→ **Quesito A**: Indica se ciascuna delle affermazioni (i), (ii) e (iii) concorda con il testo su Chiara Dello Iacovo riportato sotto. Per ognuna rispondi sì o no e cita testualmente le parole decisive. (i) Il disco "Appena Sveglia" è stato prodotto da Davide Maggioni. (ii) Il "Premio Assomusica" è stato conferito dall'AFI. (iii) Il disco è stato realizzato con un ampio lavoro di editing.
→ **Quesito B**: Procedi con la stesura del testo su Chiara Dello Iacovo, continuandolo dopo l'ultima frase riportata.

→ **Testo fornito**:
————————

La giovane cantautrice Chiara Dello Iacovo si aggiudica, con il brano “Introverso”, il premio della Sala Stampa Radio-TV-Web “Lucio Dalla” per la Sezione Nuove Proposte del 66° Festival di Sanremo. Dopo aver ricevuto il “Premio AFI 2016” per gli importanti successi artistici raggiunti in quest’ultimo anno, Chiara Dello Iacovo si è aggiudicata anche la vittoria del “Premio Assomusica – Migliore esibizione live – Categoria Sanremo Giovani 2016”, conferito dall’ Associazione Italiana degli Organizzatori e Produttori di Spettacoli Musicali dal Vivo.  Da 12 febbraio, è disponibile nei negozi tradizionali, in digital download e su tutte le piattaforme streaming “Appena Sveglia” (Rusty Records/Believe Digital), il disco d’esordio della giovane cantautrice astigiana prodotto da Davide Maggioni, realizzato per gran parte in presa diretta, senza editing e con una post produzione molto essenziale, che mette in evidenza la verità di Chiara e della sua musica.

————————

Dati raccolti
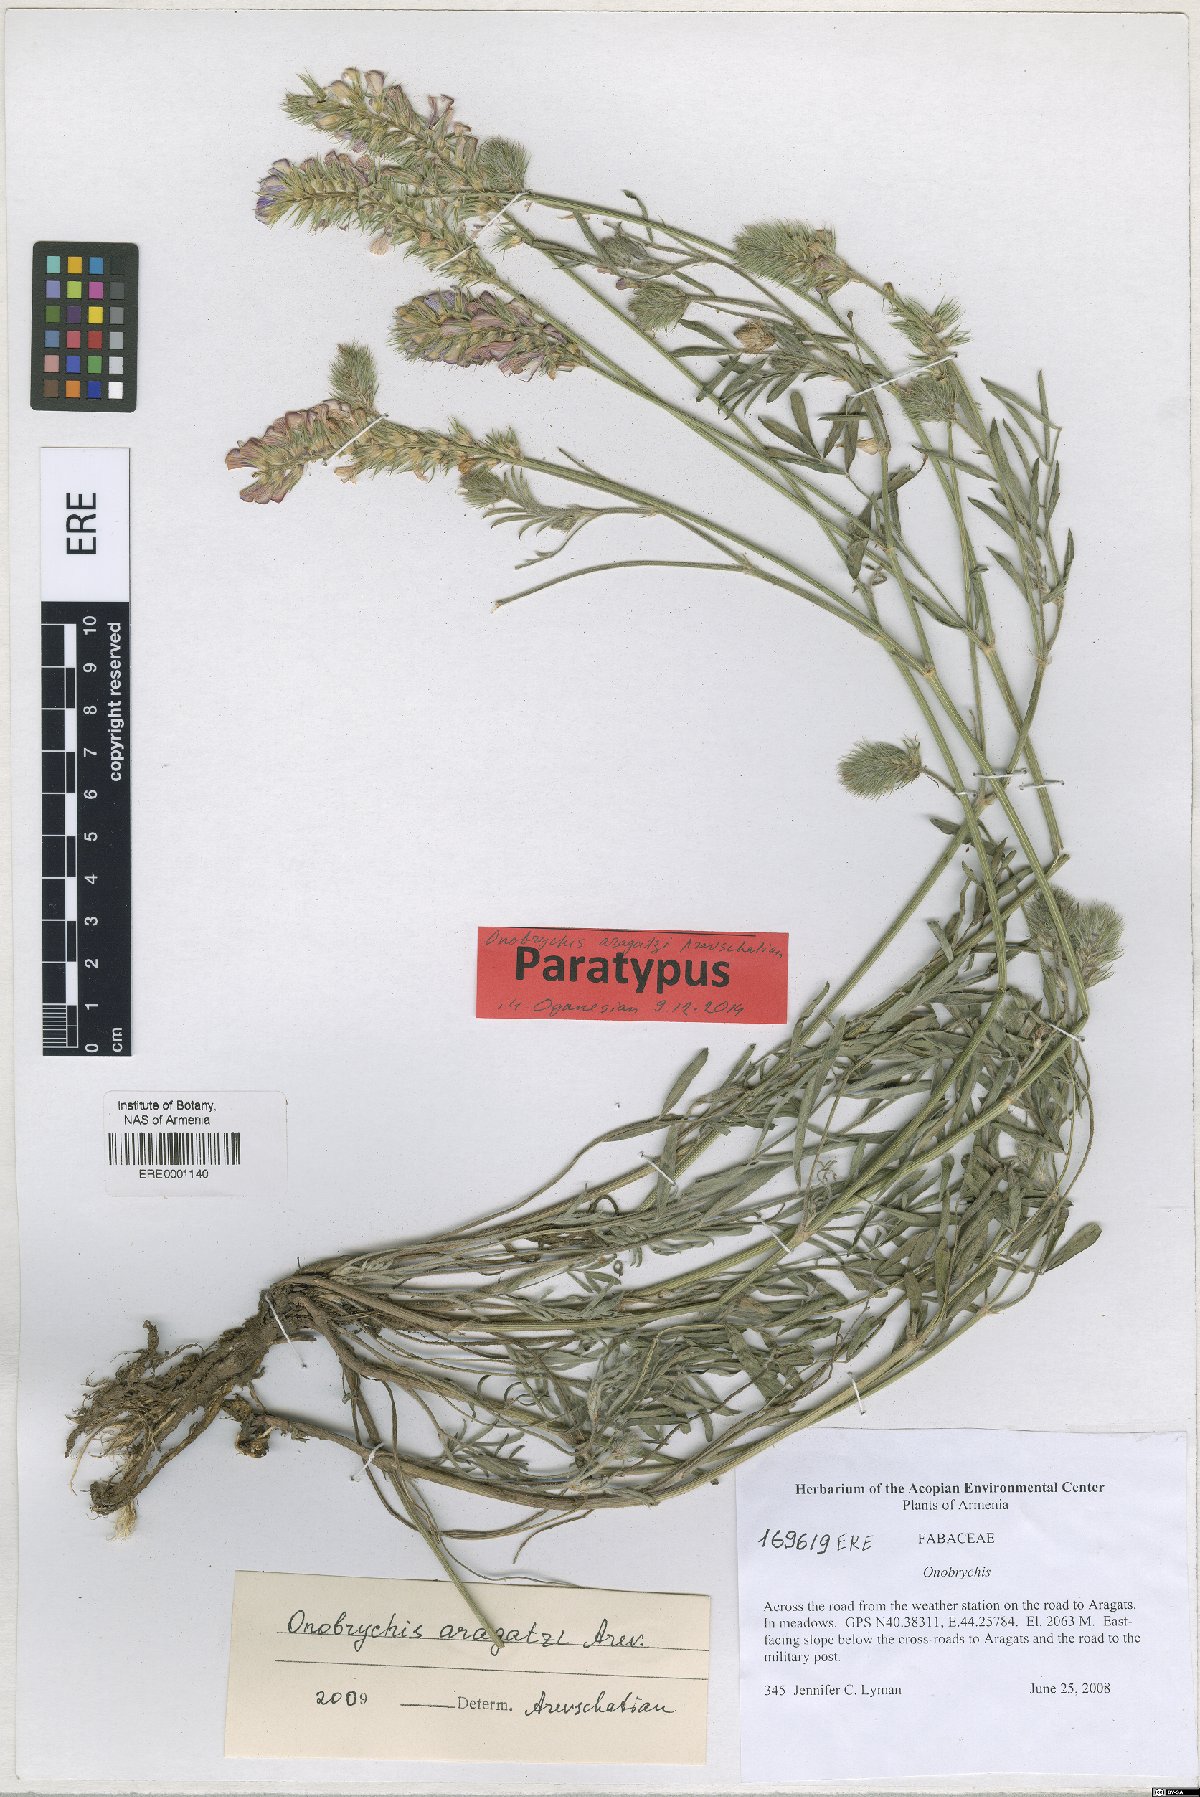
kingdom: Plantae
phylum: Tracheophyta
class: Magnoliopsida
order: Fabales
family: Fabaceae
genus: Onobrychis
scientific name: Onobrychis aragatzi
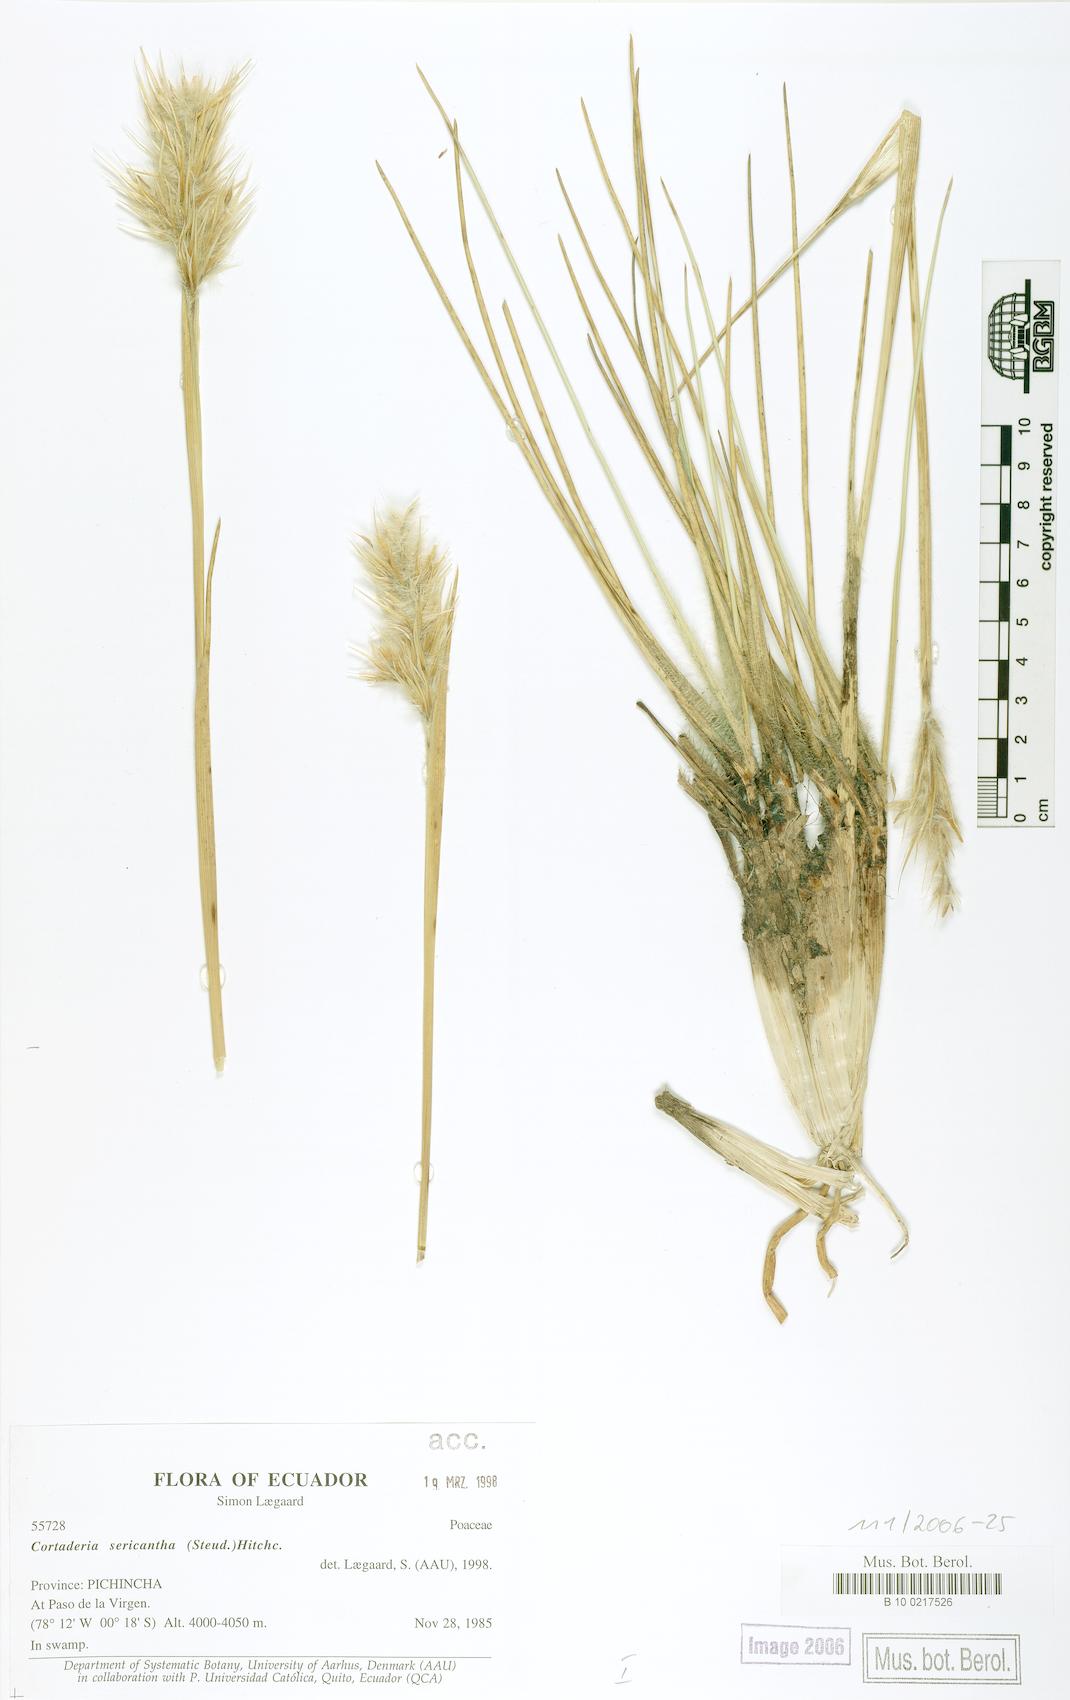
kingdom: Plantae
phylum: Tracheophyta
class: Liliopsida
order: Poales
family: Poaceae
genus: Cortaderia
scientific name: Cortaderia sericantha
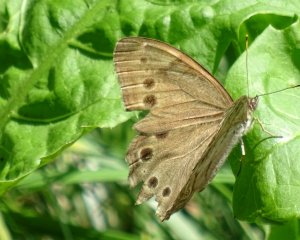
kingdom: Animalia
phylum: Arthropoda
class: Insecta
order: Lepidoptera
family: Nymphalidae
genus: Lethe
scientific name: Lethe anthedon
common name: Northern Pearly-Eye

————————

→ **Risposta scritta A**:
(i) Sì: "prodotto da Davide Maggioni".
(ii) No: "conferito dall’ Associazione Italiana degli Organizzatori e Produttori di Spettacoli Musicali dal Vivo".
(iii) No: "senza editing e con una post produzione molto essenziale".

→ **Risposta scritta B**:
Intervista

Raccontaci di “Introverso”, il brano che hai portato al Festival di Sanremo

“Introverso” è l’ultimo arrivato all’interno dell’album “Appena sveglia”. L’ho scritto durante l’ultima settimana del programma The Voice ed è ancora vivo in me il ricordo dell’entusiasmo con cui l’ho portato a termine. Certe volte ci sono canzoni che scrivi e che ti lasciano un po’ perplesso, poi ce ne sono altre che ti lasciano con la certezza che al loro interno vi sia qualcosa in più. Di questo brano mi è piaciuto tutto fin da subito; si tratta dello sfogo di un periodo di frustrazione che si è perpetuato per mesi.  La riflessione che racchiude il fulcro del brano nasce dalla presa di coscienza del non dover ostentare quello che si sa di essere.  Introverso nasce come  una canzone frustrata sebbene abbia una musicalità fresca  l’arrangiamento l’ha resa ancora più orecchiabile ed accattivante. Ho avuto diversi diverbi con il produttore perché ritenevo che l’arrangiamento fosse troppo leggero e che potesse far passare in secondo piano il testo che, per me, rappresenta la parte più importante della canzone. Con il senno di poi ho capito che aveva ragione lui, il rischio era quello di pubblicare una canzone supponente , con questo mix  abbiamo raggiunto un buon equilibrio.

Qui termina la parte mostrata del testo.